-- EXCERPT follows --
Fernando de Noronha's occupation dates to the early 16th century. Due to its geographical position, the archipelago was one of the first lands sighted in the New World, being shown in a nautical chart in 1500 by the Spanish cartographer Juan de La Cosa, and in 1502 by the Portuguese Alberto Cantino, in the latter with the name "Quaresma".

Based on the written record, Fernando de Noronha island was discovered on August 10, 1503, by a Portuguese expedition, organized and financed by a private commercial consortium headed by the Lisbon merchant Fernão de Loronha. The expedition was under the overall command of captain Gonçalo Coelho and carried the Italian adventurer Amerigo Vespucci, who wrote an account of it. The flagship of the expedition hit a reef and foundered near the island. On Coelho's orders, Vespucci anchored at the island, and spent a week there, while the rest of the Coelho fleet went on south. In his letter to Soderini, Vespucci describes the uninhabited island and reports its name as the "island of St. Lawrence" (August 10 is the feast day of St. Lawrence; it was customary for explorers to name locations according to the liturgical calendar).
-- EXCERPT concluded --
-- INFORMATION SUPPLIED follows --
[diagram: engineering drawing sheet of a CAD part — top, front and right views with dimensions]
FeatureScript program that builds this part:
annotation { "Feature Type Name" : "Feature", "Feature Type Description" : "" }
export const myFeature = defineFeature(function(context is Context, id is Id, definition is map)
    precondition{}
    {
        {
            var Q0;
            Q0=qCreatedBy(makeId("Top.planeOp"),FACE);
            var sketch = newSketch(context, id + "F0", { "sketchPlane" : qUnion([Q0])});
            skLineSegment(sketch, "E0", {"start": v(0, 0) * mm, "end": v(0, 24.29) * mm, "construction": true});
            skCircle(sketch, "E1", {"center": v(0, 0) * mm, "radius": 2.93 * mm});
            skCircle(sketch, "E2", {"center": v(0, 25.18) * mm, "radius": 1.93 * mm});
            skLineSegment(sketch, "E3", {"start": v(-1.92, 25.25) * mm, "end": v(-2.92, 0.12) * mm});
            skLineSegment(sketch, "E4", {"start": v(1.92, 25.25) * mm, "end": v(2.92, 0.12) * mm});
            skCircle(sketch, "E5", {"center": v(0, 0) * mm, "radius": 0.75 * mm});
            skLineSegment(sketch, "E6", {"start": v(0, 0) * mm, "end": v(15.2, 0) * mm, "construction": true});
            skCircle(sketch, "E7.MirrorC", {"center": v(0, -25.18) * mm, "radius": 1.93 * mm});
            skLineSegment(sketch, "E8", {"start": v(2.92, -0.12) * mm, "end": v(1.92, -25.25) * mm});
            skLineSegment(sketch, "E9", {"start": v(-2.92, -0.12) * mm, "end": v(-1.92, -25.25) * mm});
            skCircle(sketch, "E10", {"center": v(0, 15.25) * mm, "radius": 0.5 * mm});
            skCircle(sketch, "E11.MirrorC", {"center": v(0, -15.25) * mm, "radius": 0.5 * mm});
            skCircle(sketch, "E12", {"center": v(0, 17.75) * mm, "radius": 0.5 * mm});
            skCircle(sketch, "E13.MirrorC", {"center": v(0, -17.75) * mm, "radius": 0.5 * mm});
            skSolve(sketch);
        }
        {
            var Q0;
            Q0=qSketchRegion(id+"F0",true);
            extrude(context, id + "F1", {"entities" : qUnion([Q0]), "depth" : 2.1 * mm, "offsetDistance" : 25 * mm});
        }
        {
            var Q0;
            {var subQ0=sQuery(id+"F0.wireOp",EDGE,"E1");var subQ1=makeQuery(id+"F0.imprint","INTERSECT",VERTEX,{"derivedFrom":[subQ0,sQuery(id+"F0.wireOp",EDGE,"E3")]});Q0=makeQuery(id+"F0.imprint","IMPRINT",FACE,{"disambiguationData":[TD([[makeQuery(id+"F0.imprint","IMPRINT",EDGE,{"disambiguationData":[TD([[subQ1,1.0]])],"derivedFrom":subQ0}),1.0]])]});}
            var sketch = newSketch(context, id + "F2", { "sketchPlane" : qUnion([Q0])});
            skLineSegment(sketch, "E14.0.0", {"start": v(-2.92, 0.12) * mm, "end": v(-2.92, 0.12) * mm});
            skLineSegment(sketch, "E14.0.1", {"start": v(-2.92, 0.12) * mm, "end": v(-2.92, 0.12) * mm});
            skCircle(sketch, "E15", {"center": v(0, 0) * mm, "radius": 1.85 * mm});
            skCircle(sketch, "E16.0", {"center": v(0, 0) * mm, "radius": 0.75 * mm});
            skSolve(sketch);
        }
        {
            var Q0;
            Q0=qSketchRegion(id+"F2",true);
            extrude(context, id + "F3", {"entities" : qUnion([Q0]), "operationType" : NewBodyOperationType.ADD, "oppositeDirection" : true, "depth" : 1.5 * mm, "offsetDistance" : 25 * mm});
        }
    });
-- INFORMATION SUPPLIED concluded --
- **TO DO**
1. Decide whether each statement agrees with the excerpt on Fernando de Noronha: (a) the 1503 expedition was financed by a private consortium led by a Lisbon merchant; (b) Vespucci stayed at the island for a month; (c) Alberto Cantino's chart gave the archipelago the name "Quaresma". Answer each with yes or no and quote the words of the excerpt that decide it.
2. Rewrite the stretch of the excerpt on Fernando de Noronha from "Based on the" through "the liturgical calendar).", swapping "flagship" for "lead vessel".
The records play no role here and can be set aside.

- **EXERCISE ANSWERS**
1.
(a) Yes: "organized and financed by a private commercial consortium headed by the Lisbon merchant Fernão de Loronha"
(b) No: "spent a week there"
(c) Yes: "in 1502 by the Portuguese Alberto Cantino, in the latter with the name "Quaresma""

2.
Based on the written record, Fernando de Noronha island was discovered on August 10, 1503, by a Portuguese expedition, organized and financed by a private commercial consortium headed by the Lisbon merchant Fernão de Loronha. The expedition was under the overall command of captain Gonçalo Coelho and carried the Italian adventurer Amerigo Vespucci, who wrote an account of it. The lead vessel of the expedition hit a reef and foundered near the island. On Coelho's orders, Vespucci anchored at the island, and spent a week there, while the rest of the Coelho fleet went on south. In his letter to Soderini, Vespucci describes the uninhabited island and reports its name as the "island of St. Lawrence" (August 10 is the feast day of St. Lawrence; it was customary for explorers to name locations according to the liturgical calendar).